Kanada’nın yeni başbakanı Mark Carney, yaptığı açıklamalarla Kanada’nın ABD ile birleşme olasılığını kesin bir şekilde reddetti. Carney, “Hiçbir zaman ve hiçbir şekilde asla Amerika Birleşik Devletleri’nin bir parçası olmayacağız,” dedi.
Justin Trudeau’nun İstifasının Ardından Carney Göreve Başladı
Kanada’nın uzun süredir başbakanlık görevini sürdüren Justin Trudeau’nun istifasının ardından, Mark Carney Kanada’nın yeni lideri olarak göreve başlamıştır. Yemin ederek göreve başlamasının hemen ardından gazetecilere açıklamalarda bulunan Carney, önemli bir konuya değindi. ABD Başkanı Donald Trump’ın Kanada’yı ABD’nin 51. eyaleti olarak görme teklifine karşı kesin bir tavır sergileyerek, bu teklifin kabul edilemeyeceğini ifade etti. Carney, “Şahsen ben açık sözlüydüm ve bu konuda geri adım atmam,” diyerek tüm ülkeye bir mesaj gönderdi.
ABD Dışişleri Bakanı Rubio’nun Yorumuna Sert Tepki
ABD Dışişleri Bakanı Marco Rubio’nun, Kanada’nın ABD’nin 51. eyaleti olması durumunun ekonomik açıdan daha iyi olacağına dair söylemlerine de yanıt veren Carney, “Çılgınca. Çok basit. Söyleyebileceğiniz tek şey bu,” şeklinde tepkisini dile getirdi. Carney, Kanada’nın bağımsızlık ve özgürlük anlayışının her zaman ön planda olduğunu vurguladı. Kanada’nın ekonomisinin güçlü olduğunu ve ülkenin bağımsızlık ilkesine sıkı sıkıya bağlı kalacağını belirtti.
Başkan Trump ile İletişim Beklentisi
Carney, ABD Başkanı Donald Trump ile iletişim kurmayı dört gözle beklediğini belirtti.

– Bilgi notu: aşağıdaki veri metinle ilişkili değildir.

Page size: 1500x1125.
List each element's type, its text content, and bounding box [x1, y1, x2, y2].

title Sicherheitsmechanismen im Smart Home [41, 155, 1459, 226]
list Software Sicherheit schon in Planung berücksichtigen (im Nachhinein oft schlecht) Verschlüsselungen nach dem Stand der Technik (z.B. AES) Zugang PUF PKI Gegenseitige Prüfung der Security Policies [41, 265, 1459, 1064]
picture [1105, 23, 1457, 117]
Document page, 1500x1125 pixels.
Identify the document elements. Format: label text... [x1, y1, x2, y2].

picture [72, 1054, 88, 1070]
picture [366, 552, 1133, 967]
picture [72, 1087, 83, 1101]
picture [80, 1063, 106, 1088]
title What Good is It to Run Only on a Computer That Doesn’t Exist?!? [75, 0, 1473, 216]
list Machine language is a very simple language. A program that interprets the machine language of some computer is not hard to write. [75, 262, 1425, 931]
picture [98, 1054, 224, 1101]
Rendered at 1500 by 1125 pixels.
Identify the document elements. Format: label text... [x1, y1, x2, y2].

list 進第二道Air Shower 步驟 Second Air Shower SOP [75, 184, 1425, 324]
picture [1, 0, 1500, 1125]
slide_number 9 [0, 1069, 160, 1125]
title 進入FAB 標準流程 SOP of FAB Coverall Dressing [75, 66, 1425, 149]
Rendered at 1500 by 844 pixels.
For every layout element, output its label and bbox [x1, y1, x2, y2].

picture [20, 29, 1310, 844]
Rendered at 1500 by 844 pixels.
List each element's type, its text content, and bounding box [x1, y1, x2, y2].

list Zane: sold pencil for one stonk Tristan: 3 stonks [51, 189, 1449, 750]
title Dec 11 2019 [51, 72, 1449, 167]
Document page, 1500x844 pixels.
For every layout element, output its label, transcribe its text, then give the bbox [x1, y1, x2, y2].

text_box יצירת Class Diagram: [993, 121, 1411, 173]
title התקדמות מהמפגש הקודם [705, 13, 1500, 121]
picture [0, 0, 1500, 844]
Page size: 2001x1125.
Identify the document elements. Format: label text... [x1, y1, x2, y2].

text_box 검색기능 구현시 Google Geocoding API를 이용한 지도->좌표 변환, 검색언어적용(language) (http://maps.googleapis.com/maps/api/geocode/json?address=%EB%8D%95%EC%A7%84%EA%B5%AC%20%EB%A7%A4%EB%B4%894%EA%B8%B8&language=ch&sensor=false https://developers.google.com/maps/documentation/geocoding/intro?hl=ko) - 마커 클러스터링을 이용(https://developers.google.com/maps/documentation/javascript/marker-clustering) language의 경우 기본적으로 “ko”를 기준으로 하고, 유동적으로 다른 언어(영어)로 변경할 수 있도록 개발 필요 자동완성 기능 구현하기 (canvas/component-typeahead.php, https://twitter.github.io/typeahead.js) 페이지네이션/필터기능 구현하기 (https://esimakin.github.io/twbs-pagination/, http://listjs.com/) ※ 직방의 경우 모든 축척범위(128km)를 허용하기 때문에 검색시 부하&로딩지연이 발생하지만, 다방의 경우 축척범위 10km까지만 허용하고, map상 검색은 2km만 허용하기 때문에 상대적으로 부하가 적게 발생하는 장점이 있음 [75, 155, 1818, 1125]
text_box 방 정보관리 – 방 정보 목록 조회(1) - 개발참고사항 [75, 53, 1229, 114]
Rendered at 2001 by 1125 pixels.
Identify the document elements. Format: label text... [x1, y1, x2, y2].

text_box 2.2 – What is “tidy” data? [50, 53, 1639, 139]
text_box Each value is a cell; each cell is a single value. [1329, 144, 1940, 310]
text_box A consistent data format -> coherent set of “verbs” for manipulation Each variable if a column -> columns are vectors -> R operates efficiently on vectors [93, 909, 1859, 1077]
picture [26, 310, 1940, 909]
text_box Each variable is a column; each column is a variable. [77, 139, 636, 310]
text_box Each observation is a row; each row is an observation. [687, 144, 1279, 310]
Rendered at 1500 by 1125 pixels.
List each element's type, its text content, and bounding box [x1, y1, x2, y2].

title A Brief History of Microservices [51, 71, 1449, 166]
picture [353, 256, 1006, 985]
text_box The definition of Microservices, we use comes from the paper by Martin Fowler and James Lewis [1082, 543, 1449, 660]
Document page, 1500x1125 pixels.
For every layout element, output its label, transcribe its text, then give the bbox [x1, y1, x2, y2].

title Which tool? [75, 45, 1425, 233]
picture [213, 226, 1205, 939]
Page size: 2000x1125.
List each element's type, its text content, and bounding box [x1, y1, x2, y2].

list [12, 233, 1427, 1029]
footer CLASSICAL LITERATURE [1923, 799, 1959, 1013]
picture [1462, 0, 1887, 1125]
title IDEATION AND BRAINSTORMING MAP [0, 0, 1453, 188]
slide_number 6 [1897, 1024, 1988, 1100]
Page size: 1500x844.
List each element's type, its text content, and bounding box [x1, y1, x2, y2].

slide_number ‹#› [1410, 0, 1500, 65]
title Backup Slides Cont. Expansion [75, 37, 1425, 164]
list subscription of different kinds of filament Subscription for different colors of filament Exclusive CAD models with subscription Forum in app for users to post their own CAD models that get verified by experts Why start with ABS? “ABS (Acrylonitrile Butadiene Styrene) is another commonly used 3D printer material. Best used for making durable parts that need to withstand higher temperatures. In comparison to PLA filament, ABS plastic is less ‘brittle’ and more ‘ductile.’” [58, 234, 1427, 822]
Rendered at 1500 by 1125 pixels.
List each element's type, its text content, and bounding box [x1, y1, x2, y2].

Trump ile özel sektördeki deneyimlerinden ve geçmişteki G20 ve G7 toplantılarındaki işbirliklerinden bahseden Carney, başarılı bir işbirliği için saygılı bir yaklaşım sergileyeceğini belirtti. “Başkan Trump ve ben bazı ortak deneyimlere sahibiz,” dedi. Ancak Carney, Trump ile görüşmek üzere ABD’ye gitmeyi planlamadığını da sözlerine ekledi.
Fransa ve İngiltere’ye İlk Yurt Dışı Seyahati
Kanada’nın yeni başbakanı Mark Carney, göreve başlar başlamaz ilk yurt dışı seyahatine de plan yapmaya başladı. Carney, Fransa ve İngiltere’yi ziyaret edeceğini belirtti. Bu seyahatin Kanada’nın uluslararası ilişkilerindeki yeni dönemi başlatması açısından büyük bir öneme sahip olduğu düşünülüyor.